Moho topography in the central Andes and its geodynamic implications

Abstract

P-to-S converted waves at the continental Moho together with waves multiply reflected between the Earth’s surface and the Moho have been used to estimate the Moho depth and average crustal Vp/Vs variations in the central Andes. Our analysis confirms and significantly complements the Moho depth estimates previously obtained from wide-angle seismic studies and receiver functions. The resulting crustal thickness varies from about 35 km in the forearc region to more than 70 km beneath the plateau and thins (30 km) further to the east in the Chaco plains. Beneath the Andean plateau, the Moho is deeper in the north (Altiplano) and shallower in the south (Puna), where the plateau attains its maximum elevation. A non-linear relation exists between crustal thickness and elevation (and Bouguer gravity), suggesting that the crust shallower than 50–55 km is predominately felsic in contrast to a predominately mafic crust below. Such a relation also implies a 100 km thick thermal lithosphere beneath the Altiplano and with a lithospheric thinning of a few tens of kilometers beneath the Puna.

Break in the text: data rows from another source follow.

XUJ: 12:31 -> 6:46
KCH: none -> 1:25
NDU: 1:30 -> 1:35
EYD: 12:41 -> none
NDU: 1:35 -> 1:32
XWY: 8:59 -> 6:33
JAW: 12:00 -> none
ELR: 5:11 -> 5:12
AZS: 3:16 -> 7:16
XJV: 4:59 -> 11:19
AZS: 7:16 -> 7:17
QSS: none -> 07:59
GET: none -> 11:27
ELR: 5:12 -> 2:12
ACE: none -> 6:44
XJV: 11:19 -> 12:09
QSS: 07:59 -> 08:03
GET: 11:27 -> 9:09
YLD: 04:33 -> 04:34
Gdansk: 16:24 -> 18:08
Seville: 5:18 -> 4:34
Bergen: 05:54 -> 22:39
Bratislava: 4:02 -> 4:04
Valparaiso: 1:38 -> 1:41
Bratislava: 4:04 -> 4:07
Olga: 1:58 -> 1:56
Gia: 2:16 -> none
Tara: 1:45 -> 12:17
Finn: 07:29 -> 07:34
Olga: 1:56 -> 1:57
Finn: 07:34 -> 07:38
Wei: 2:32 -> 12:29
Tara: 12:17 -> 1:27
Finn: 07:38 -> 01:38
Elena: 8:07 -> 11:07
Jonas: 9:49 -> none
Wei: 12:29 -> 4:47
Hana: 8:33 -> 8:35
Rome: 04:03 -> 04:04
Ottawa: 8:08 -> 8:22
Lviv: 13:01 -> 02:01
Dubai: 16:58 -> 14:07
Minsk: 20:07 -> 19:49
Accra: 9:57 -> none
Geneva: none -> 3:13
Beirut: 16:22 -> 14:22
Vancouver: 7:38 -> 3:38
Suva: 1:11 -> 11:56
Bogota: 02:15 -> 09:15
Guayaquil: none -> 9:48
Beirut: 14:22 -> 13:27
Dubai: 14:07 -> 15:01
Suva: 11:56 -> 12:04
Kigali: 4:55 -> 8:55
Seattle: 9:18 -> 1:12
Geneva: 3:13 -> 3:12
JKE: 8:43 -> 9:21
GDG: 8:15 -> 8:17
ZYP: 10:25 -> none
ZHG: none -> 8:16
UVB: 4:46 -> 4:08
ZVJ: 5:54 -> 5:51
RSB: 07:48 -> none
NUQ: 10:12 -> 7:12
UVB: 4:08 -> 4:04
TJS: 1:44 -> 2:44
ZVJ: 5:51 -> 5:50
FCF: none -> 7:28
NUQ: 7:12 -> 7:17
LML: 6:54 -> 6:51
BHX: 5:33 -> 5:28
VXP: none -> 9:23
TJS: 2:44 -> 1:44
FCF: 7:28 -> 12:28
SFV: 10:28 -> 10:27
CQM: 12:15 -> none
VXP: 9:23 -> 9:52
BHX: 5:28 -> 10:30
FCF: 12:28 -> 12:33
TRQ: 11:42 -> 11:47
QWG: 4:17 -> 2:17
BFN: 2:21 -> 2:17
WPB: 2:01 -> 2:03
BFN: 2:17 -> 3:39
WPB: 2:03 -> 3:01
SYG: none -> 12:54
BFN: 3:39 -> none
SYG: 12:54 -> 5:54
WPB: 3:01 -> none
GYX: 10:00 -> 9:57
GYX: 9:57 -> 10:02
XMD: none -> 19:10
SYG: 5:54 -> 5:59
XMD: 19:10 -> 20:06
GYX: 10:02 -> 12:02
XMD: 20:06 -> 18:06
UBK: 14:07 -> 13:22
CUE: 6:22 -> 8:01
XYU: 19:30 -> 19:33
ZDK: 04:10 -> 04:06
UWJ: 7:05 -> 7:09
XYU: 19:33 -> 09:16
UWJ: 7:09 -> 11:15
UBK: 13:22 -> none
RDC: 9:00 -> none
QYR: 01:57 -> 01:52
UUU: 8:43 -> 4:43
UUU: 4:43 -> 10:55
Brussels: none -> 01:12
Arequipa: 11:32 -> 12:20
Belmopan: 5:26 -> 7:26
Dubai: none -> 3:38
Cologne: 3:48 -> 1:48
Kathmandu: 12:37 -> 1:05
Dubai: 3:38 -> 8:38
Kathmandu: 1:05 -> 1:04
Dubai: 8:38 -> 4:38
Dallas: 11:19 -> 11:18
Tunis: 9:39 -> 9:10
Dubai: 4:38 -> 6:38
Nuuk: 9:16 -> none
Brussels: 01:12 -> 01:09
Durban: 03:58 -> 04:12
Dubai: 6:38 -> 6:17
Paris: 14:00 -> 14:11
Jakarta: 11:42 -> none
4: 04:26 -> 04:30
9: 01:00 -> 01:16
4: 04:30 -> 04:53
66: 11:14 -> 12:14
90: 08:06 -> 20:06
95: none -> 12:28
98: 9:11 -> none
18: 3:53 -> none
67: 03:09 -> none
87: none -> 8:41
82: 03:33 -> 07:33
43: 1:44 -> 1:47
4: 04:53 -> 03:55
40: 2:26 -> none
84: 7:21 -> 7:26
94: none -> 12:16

Absence of expected increase in lithospheric thickness in regions of almost doubled crust strongly suggests partial removal of the mantle lithosphere beneath the entire plateau. In the Subandean ranges at 19–20°S, the relation between altitude and crustal thickness indicates a thick lithosphere (up to 130–150 km) and lithospheric flexure. Beneath a relative topographic low at the Salar de Atacama, a thick crust (67 km) suggests that the lithosphere in this region is abnormally cold and dynamically subsided, possibly due to coupling with the subducting plate. This may be related to the strongest (Ms=8.0) known intra-slab earthquake in the central Andes that happened very close to this region in 1950. The average crustal Vp/Vs ratio is about 1.77 for the Altiplano–Puna and it reaches the highest values (1.80–1.85) beneath the volcanic arc, indicating high ambient crustal temperatures and wide-spread intra-crustal melting.